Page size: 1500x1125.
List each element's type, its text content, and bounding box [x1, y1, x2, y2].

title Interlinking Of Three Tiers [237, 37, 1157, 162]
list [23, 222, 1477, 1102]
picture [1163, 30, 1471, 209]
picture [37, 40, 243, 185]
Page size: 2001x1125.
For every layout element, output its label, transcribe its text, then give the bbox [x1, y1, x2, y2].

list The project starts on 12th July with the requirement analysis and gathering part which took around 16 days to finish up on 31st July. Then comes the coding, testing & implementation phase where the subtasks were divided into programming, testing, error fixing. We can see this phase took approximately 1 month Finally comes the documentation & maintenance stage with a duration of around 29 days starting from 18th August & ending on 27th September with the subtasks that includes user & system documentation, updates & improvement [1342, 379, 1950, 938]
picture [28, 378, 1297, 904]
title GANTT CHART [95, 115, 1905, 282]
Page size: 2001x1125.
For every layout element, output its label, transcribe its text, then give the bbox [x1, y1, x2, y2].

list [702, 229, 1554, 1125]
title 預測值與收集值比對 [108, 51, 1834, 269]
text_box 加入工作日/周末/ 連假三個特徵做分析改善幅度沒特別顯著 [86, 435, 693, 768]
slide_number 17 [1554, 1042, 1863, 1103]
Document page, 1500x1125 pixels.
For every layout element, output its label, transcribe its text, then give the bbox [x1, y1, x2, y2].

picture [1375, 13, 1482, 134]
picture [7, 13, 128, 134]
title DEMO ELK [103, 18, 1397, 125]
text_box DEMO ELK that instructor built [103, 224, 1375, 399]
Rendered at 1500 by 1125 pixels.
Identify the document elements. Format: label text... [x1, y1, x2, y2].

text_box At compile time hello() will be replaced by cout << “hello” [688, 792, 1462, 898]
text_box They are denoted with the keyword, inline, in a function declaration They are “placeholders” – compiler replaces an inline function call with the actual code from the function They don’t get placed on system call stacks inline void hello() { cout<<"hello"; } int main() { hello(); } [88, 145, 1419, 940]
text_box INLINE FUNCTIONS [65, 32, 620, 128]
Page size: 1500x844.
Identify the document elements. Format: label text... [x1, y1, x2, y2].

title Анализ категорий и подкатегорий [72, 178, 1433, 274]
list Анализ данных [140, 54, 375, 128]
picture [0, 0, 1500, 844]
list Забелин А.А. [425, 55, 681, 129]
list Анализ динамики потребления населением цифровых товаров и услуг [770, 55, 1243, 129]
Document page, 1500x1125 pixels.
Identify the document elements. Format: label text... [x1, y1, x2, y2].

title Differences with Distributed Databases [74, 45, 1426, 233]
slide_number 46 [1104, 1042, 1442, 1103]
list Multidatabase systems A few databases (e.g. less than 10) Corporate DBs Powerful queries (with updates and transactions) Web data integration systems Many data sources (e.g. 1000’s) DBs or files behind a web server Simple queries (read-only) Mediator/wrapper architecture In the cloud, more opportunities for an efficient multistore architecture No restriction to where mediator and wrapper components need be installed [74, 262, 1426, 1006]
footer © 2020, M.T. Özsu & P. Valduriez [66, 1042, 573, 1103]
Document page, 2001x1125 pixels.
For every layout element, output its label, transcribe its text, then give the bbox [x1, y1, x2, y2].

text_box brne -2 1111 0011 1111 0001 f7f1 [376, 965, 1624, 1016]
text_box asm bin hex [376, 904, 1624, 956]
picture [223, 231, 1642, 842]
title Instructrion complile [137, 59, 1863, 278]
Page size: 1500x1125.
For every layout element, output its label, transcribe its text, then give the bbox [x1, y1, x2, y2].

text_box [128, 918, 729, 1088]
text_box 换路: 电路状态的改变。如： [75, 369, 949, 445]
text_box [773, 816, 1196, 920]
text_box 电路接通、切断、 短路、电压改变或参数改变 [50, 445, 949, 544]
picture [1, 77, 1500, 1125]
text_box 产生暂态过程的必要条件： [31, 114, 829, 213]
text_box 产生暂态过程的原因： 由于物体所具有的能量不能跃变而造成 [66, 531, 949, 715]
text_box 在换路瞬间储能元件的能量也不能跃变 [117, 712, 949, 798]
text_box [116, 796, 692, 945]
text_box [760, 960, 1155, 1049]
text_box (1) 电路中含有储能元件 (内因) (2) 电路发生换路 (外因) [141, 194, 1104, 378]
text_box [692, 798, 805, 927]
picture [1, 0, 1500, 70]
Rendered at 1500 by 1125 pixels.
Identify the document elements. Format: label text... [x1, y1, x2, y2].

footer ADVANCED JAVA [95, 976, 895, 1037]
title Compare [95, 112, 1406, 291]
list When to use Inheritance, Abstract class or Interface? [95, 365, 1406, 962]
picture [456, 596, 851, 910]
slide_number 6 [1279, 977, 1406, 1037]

▶ [What to do]:
A word-for-word copy of the material is required.

▶ [Written answer]:
Page size: 1500x1125.
List each element's type, its text content, and bounding box [x1, y1, x2, y2].

title Interlinking Of Three Tiers [237, 37, 1157, 162]
list [23, 222, 1477, 1102]
picture [1163, 30, 1471, 209]
picture [37, 40, 243, 185]
Page size: 2001x1125.
For every layout element, output its label, transcribe its text, then give the bbox [x1, y1, x2, y2].

list The project starts on 12th July with the requirement analysis and gathering part which took around 16 days to finish up on 31st July. Then comes the coding, testing & implementation phase where the subtasks were divided into programming, testing, error fixing. We can see this phase took approximately 1 month Finally comes the documentation & maintenance stage with a duration of around 29 days starting from 18th August & ending on 27th September with the subtasks that includes user & system documentation, updates & improvement [1342, 379, 1950, 938]
picture [28, 378, 1297, 904]
title GANTT CHART [95, 115, 1905, 282]
Page size: 2001x1125.
For every layout element, output its label, transcribe its text, then give the bbox [x1, y1, x2, y2].

list [702, 229, 1554, 1125]
title 預測值與收集值比對 [108, 51, 1834, 269]
text_box 加入工作日/周末/ 連假三個特徵做分析改善幅度沒特別顯著 [86, 435, 693, 768]
slide_number 17 [1554, 1042, 1863, 1103]
Document page, 1500x1125 pixels.
For every layout element, output its label, transcribe its text, then give the bbox [x1, y1, x2, y2].

picture [1375, 13, 1482, 134]
picture [7, 13, 128, 134]
title DEMO ELK [103, 18, 1397, 125]
text_box DEMO ELK that instructor built [103, 224, 1375, 399]
Rendered at 1500 by 1125 pixels.
Identify the document elements. Format: label text... [x1, y1, x2, y2].

text_box At compile time hello() will be replaced by cout << “hello” [688, 792, 1462, 898]
text_box They are denoted with the keyword, inline, in a function declaration They are “placeholders” – compiler replaces an inline function call with the actual code from the function They don’t get placed on system call stacks inline void hello() { cout<<"hello"; } int main() { hello(); } [88, 145, 1419, 940]
text_box INLINE FUNCTIONS [65, 32, 620, 128]
Page size: 1500x844.
Identify the document elements. Format: label text... [x1, y1, x2, y2].

title Анализ категорий и подкатегорий [72, 178, 1433, 274]
list Анализ данных [140, 54, 375, 128]
picture [0, 0, 1500, 844]
list Забелин А.А. [425, 55, 681, 129]
list Анализ динамики потребления населением цифровых товаров и услуг [770, 55, 1243, 129]
Document page, 1500x1125 pixels.
Identify the document elements. Format: label text... [x1, y1, x2, y2].

title Differences with Distributed Databases [74, 45, 1426, 233]
slide_number 46 [1104, 1042, 1442, 1103]
list Multidatabase systems A few databases (e.g. less than 10) Corporate DBs Powerful queries (with updates and transactions) Web data integration systems Many data sources (e.g. 1000’s) DBs or files behind a web server Simple queries (read-only) Mediator/wrapper architecture In the cloud, more opportunities for an efficient multistore architecture No restriction to where mediator and wrapper components need be installed [74, 262, 1426, 1006]
footer © 2020, M.T. Özsu & P. Valduriez [66, 1042, 573, 1103]
Document page, 2001x1125 pixels.
For every layout element, output its label, transcribe its text, then give the bbox [x1, y1, x2, y2].

text_box brne -2 1111 0011 1111 0001 f7f1 [376, 965, 1624, 1016]
text_box asm bin hex [376, 904, 1624, 956]
picture [223, 231, 1642, 842]
title Instructrion complile [137, 59, 1863, 278]
Page size: 1500x1125.
For every layout element, output its label, transcribe its text, then give the bbox [x1, y1, x2, y2].

text_box [128, 918, 729, 1088]
text_box 换路: 电路状态的改变。如： [75, 369, 949, 445]
text_box [773, 816, 1196, 920]
text_box 电路接通、切断、 短路、电压改变或参数改变 [50, 445, 949, 544]
picture [1, 77, 1500, 1125]
text_box 产生暂态过程的必要条件： [31, 114, 829, 213]
text_box 产生暂态过程的原因： 由于物体所具有的能量不能跃变而造成 [66, 531, 949, 715]
text_box 在换路瞬间储能元件的能量也不能跃变 [117, 712, 949, 798]
text_box [116, 796, 692, 945]
text_box [760, 960, 1155, 1049]
text_box (1) 电路中含有储能元件 (内因) (2) 电路发生换路 (外因) [141, 194, 1104, 378]
text_box [692, 798, 805, 927]
picture [1, 0, 1500, 70]
Rendered at 1500 by 1125 pixels.
Identify the document elements. Format: label text... [x1, y1, x2, y2].

footer ADVANCED JAVA [95, 976, 895, 1037]
title Compare [95, 112, 1406, 291]
list When to use Inheritance, Abstract class or Interface? [95, 365, 1406, 962]
picture [456, 596, 851, 910]
slide_number 6 [1279, 977, 1406, 1037]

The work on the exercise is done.